━━━ Passage provided
An early example in James Rosenquist’s innovative body of work, Fast Pain Relief heralds the coming of Pop Art while paying tribute to the history of painting. Hypothesized to be the sister painting to Marilyn Monroe, I, another work of 1962 which is held in the collection of the Museum of Modern Art in New York, the present lot was originally titled Marilyn Monroe No. 2, but changed after the starlet’s early death in 1962. As such, Fast Pain Relief captures the late actresses’ face overlaid with a gray and black rectangle upon which a small blue hand a very large pill have been painted. Her nose, part of her lips, and an eyebrow are visible, but the rest of her face is obscured. Composed in discrete sections, the present lot has Rosenquist’s quintessential optical power of a large billboard or double-page magazine ad.

Although there was much to ally him to the movement thanks to his renderings of consumer products and movie stars in a cool, impersonal, graphic manner, Rosenquist never quite saw himself as a true member of Pop art. It is true there are certain important elements to his work that make him a singular member of the movement. For one, Rosenquist was always a painter’s painter, preferring in almost every case to paint by hand instead of relying on mechanical techniques that had come to be synonymous with Pop artists thanks to Warhol’s silkscreens and Lichtenstein’s Ben-Day stencils. He was, according to Walter Hopps, “a superb painter in a very traditional sense, producing very untraditional images” (W. Hopps. “Connoissuer of the Inexplicable,” in James Rosenquist: A Retrospective, exh., cat., Solomon R. Guggenheim Museum, New York, 2004, p. 8). Moreover, he had a distinct disavowal of the nostalgia often communicated in the paintings of other Pop artists. Instead, he preferred ambiguity. He eschewed brand names and recognizable objects. He painted real things, but cropped and distorted them at arbitrary angles, turning the familiar into the unfamiliar. Rosenquist didn’t share Warhol’s satire, Oldenburg’s wit or Lichtenstein’s cerebral pondering of style. What he does share with his contemporaries, however, is an intense intrigue for the people and objects that make America uniquely its own, and the unsuspecting agitation that can accompany them.
━━━━━━
━━━ Information
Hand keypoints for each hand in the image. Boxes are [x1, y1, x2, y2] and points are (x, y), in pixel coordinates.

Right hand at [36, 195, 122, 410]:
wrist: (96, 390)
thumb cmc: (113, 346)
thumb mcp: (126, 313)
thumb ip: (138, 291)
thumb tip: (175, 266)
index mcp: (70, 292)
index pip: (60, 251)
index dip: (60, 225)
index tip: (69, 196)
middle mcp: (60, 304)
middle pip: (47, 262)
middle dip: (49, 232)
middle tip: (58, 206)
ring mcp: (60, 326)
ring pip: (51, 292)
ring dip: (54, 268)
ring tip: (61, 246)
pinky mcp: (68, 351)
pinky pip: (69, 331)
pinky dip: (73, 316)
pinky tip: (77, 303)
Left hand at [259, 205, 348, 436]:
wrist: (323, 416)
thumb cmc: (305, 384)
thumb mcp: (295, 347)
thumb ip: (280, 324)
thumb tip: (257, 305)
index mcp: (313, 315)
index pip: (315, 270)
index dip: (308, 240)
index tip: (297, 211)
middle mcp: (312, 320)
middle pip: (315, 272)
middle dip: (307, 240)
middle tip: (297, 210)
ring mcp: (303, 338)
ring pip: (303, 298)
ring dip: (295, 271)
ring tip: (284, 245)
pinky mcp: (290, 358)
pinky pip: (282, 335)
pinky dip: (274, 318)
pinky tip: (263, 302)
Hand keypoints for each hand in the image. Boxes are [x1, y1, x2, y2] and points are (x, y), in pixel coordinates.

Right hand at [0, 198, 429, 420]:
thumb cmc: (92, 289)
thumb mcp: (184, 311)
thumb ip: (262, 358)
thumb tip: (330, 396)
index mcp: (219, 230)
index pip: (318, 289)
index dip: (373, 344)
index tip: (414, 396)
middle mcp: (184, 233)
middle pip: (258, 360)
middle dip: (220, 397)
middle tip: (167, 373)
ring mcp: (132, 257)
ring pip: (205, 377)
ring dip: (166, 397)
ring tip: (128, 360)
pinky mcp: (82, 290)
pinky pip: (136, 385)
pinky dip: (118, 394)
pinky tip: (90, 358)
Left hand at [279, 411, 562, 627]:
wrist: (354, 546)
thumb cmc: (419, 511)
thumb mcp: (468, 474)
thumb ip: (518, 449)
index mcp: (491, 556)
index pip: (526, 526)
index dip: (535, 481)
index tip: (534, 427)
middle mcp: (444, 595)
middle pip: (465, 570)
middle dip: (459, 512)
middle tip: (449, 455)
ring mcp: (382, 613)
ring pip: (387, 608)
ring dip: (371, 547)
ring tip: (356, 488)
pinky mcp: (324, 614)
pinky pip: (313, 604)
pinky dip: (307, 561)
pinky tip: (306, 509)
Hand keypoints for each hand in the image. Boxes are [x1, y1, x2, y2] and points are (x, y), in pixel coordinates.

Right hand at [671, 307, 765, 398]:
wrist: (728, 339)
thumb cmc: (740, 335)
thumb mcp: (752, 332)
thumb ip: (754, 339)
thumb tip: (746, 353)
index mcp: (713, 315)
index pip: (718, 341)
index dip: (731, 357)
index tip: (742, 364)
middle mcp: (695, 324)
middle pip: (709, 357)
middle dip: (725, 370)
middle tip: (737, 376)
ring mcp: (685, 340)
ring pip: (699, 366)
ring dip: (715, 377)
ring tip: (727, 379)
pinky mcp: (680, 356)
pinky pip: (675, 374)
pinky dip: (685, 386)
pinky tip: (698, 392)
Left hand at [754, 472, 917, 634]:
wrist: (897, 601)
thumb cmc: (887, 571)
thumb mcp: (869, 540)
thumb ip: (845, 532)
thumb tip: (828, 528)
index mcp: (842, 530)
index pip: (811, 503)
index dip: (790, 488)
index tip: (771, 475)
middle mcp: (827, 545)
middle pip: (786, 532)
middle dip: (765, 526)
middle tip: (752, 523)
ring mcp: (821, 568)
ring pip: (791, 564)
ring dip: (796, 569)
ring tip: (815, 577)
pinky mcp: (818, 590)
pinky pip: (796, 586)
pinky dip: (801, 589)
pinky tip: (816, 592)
━━━━━━
> Activity 1
List every artist other than Rosenquist whom the passage on Fast Pain Relief names.
> Activity 2
From the passage on Fast Pain Relief, reproduce the text starting at "An early example" and ending at "double-page magazine ad.".

> Written solution 1
Warhol, Lichtenstein, Oldenburg

> Written solution 2
An early example in James Rosenquist’s innovative body of work, Fast Pain Relief heralds the coming of Pop Art while paying tribute to the history of painting. Hypothesized to be the sister painting to Marilyn Monroe, I, another work of 1962 which is held in the collection of the Museum of Modern Art in New York, the present lot was originally titled Marilyn Monroe No. 2, but changed after the starlet’s early death in 1962. As such, Fast Pain Relief captures the late actresses’ face overlaid with a gray and black rectangle upon which a small blue hand a very large pill have been painted. Her nose, part of her lips, and an eyebrow are visible, but the rest of her face is obscured. Composed in discrete sections, the present lot has Rosenquist’s quintessential optical power of a large billboard or double-page magazine ad.